The point is to take a baseline on a student and then look not only how he or she performs after taking a course of study, but how much he or she learns in that time.
"I think teachers feel much better about that now," he said.
Carlsen also sees mentoring in the schools and learning from one another as an important part of teaching. At one time, teachers had very little time to talk to one another about problems and ways to cure them. But that has changed.
"It's the idea of a professional learning community," said Carlsen. "We now have enough aides working in the schools that teachers can take a couple of hours a week to get together with others about issues and problems, as well as solutions to problems. This is a process of sharing and using best practices."
That time is separate from the traditional planning time teachers have had for years.
"This works well with the process of self evaluation and peer evaluation," he says. "And it also ties in with the Utah Core."
The Utah Core (known as Common Core in other places in the country) has led to some big gains in materials, processes and procedures in education.
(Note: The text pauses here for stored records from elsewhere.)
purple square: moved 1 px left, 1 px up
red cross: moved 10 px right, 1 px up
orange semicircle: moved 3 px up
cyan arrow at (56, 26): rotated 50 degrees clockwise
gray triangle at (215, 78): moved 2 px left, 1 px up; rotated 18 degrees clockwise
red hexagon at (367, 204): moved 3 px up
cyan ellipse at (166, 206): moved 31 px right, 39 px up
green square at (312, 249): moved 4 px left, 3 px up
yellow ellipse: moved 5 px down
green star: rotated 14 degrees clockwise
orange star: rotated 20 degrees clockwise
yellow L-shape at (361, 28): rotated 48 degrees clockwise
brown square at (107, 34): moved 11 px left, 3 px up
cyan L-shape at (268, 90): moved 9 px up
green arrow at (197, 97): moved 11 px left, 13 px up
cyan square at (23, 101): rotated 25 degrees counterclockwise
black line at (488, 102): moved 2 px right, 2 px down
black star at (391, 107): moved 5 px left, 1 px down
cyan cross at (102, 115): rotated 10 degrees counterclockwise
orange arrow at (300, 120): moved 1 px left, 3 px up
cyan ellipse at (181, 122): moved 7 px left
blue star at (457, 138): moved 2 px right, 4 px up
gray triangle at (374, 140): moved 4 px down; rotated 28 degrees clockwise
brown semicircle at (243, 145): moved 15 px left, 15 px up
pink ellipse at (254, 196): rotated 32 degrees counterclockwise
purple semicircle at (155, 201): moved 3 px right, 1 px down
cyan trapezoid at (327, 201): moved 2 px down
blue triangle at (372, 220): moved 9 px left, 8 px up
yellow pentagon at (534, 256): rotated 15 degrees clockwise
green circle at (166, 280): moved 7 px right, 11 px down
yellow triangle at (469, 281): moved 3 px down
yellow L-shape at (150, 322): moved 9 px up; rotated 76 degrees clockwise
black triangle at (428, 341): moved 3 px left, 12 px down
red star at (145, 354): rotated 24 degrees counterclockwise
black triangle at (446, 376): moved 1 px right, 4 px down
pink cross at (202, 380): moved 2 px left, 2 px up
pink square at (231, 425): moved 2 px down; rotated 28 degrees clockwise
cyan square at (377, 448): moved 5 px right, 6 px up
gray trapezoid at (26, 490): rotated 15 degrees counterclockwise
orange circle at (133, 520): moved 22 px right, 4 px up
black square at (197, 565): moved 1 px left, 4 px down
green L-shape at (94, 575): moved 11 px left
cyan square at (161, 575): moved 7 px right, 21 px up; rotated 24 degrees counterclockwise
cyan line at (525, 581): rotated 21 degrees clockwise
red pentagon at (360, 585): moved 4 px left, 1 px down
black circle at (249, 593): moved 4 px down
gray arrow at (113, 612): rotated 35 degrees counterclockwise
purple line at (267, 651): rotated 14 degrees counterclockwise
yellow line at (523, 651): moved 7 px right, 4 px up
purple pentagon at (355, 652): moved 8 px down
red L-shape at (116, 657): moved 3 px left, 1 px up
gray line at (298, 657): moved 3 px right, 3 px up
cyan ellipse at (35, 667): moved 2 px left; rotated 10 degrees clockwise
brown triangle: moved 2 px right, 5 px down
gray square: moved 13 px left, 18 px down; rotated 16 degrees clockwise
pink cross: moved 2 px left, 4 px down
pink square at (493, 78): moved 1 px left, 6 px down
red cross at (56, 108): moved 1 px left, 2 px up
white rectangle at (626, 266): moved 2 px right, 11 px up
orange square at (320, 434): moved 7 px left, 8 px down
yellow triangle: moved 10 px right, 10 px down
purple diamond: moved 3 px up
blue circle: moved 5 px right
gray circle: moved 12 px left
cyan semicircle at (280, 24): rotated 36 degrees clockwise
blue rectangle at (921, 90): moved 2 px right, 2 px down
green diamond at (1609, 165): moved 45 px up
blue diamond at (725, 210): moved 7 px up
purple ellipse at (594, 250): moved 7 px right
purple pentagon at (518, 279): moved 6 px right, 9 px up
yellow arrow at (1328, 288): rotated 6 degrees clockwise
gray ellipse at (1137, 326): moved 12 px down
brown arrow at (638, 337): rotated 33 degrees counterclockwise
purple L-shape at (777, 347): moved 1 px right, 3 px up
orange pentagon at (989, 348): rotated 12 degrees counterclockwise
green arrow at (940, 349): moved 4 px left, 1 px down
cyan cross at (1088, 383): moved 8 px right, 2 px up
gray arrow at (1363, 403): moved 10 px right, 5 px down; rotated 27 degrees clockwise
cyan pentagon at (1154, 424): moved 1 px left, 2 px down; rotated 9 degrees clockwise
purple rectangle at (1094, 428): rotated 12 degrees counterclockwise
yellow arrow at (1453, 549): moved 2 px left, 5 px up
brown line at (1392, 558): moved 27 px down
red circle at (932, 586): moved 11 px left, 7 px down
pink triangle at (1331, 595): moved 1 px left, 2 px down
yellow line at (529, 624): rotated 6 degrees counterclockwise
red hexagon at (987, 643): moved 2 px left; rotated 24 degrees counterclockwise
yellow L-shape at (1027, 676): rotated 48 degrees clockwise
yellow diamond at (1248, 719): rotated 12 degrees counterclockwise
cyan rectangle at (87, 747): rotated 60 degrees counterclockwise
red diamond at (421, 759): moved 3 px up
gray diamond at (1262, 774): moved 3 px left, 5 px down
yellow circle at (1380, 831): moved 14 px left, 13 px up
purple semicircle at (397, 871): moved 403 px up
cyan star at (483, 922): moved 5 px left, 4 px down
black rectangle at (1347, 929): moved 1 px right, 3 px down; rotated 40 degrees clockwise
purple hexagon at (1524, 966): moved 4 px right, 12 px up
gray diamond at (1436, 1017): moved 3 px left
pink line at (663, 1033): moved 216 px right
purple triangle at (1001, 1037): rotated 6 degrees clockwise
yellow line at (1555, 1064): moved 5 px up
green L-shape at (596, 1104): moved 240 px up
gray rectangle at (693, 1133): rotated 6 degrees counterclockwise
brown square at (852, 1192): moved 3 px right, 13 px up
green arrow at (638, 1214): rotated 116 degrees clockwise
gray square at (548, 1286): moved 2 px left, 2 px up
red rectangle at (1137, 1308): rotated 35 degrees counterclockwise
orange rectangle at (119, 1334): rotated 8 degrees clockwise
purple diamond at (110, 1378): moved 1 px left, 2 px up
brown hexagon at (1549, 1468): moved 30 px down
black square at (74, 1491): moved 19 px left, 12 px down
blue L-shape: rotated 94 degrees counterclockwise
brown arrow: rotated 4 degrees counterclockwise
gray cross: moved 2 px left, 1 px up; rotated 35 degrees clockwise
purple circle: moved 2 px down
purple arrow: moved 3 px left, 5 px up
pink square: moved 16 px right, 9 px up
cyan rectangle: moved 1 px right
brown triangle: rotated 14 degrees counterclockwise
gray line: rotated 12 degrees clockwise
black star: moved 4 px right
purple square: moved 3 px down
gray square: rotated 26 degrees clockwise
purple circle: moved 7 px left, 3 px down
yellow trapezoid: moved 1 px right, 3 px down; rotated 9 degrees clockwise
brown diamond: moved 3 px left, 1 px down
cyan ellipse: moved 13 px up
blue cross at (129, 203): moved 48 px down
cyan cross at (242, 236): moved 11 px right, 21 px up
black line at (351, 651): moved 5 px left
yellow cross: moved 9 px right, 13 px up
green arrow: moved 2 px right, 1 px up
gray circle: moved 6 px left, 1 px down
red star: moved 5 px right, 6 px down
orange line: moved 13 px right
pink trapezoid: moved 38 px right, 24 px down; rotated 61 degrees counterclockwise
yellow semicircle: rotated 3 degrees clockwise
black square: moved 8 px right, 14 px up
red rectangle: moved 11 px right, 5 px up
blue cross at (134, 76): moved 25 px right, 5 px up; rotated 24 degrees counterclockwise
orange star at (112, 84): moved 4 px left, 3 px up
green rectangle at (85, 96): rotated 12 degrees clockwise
Carlsen says that before that the state was often on its own when trying to attempt to make changes. Now there are 41 other states doing basically the same thing.
Carlsen said that it won't be long before the state will be moving away from CRT (Criterion Referenced Tests) to what is called Adaptive Testing. CRT tests allows an evaluation of the students knowledge in terms of passing or failing to know something, but Adaptive Testing will allow educators to know exactly where a student stands in terms of where they are with actual learning. While all state testing is already on computers, these tests, also done on computers will provide information by asking a question and then if the student doesn't know the answer, it will move the question to a different level to see if the student knows that answer. It will drill down until it reveals what the student actually does know.
"These kinds of tests will help us to understand a students growth and what we need to do to get them where they should be," said Carlsen. "Right now we have a test in April as a snapshot of where a student is, then we have to consider learning loss from over the summer break and then we test them the next April to see where they are."
With the Adaptive Testing educators will be able to evaluate students three times a year and get the exact level of knowledge about any specific subject.
The near future will bring many more changes, but probably the biggest one on the horizon for now is because of a bill introduced into the Utah State Legislature last session. The bill, introduced and sponsored by State Senator Aaron Osmond is called the Human Resource Education and Management Act (Senate Bill 64).
"With that bill we are in the middle of a big swing in education," said Carlsen. "That bill will take effect during the 2014-15 school year."
The law requires all education employees be evaluated annually and that a probationary or provisional educator be evaluated twice a year. Carlsen said that the SB64 will impact everyone who works at a school district because the evaluation will look at everyone employed. For teachers it specifies that educator evaluations be based on students learning growth (or achievement) and instructional quality. With that locally developed evaluations must also be tied to a district's compensation system. This basically means that any raises an educator would get would be tied to the evaluation.
"A lot of the evaluation will come down to student scores, but there will be other aspects as well," said Carlsen. "Input on the evaluation will come not only from principals, but also from stakeholders (students and parents). Next year we will be in the practice phase on these new regulations."
The legislature's intent with this bill is to produce a system of merit pay for good teachers, tie salary to satisfactory performance and it expedites and clarifies the process of dismissal of employees who don't meet the requirements. It will also provide for greater accountability of administrators.